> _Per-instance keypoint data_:
========================
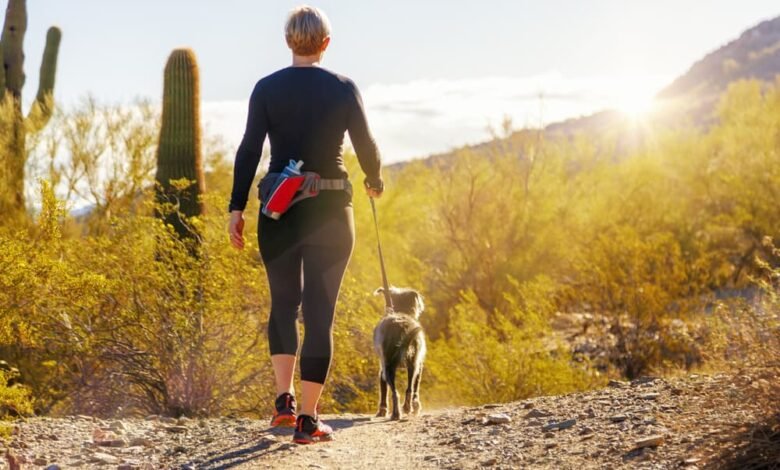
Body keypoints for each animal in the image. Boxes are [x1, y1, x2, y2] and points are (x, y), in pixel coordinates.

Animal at [372, 288, 426, 420]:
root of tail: (402, 327)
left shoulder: (382, 370)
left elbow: (383, 389)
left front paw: (382, 410)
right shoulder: (419, 366)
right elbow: (415, 387)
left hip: (389, 367)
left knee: (396, 392)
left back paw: (397, 413)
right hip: (412, 365)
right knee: (409, 389)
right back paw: (406, 408)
========================
> _EXERCISE AIM_: All lines that hold the word "right" should be copied from the data.

> _ANSWER FOR THE TASK_:
right shoulder: (419, 366)
right elbow: (415, 387)
right hip: (412, 365)
right knee: (409, 389)
right back paw: (406, 408)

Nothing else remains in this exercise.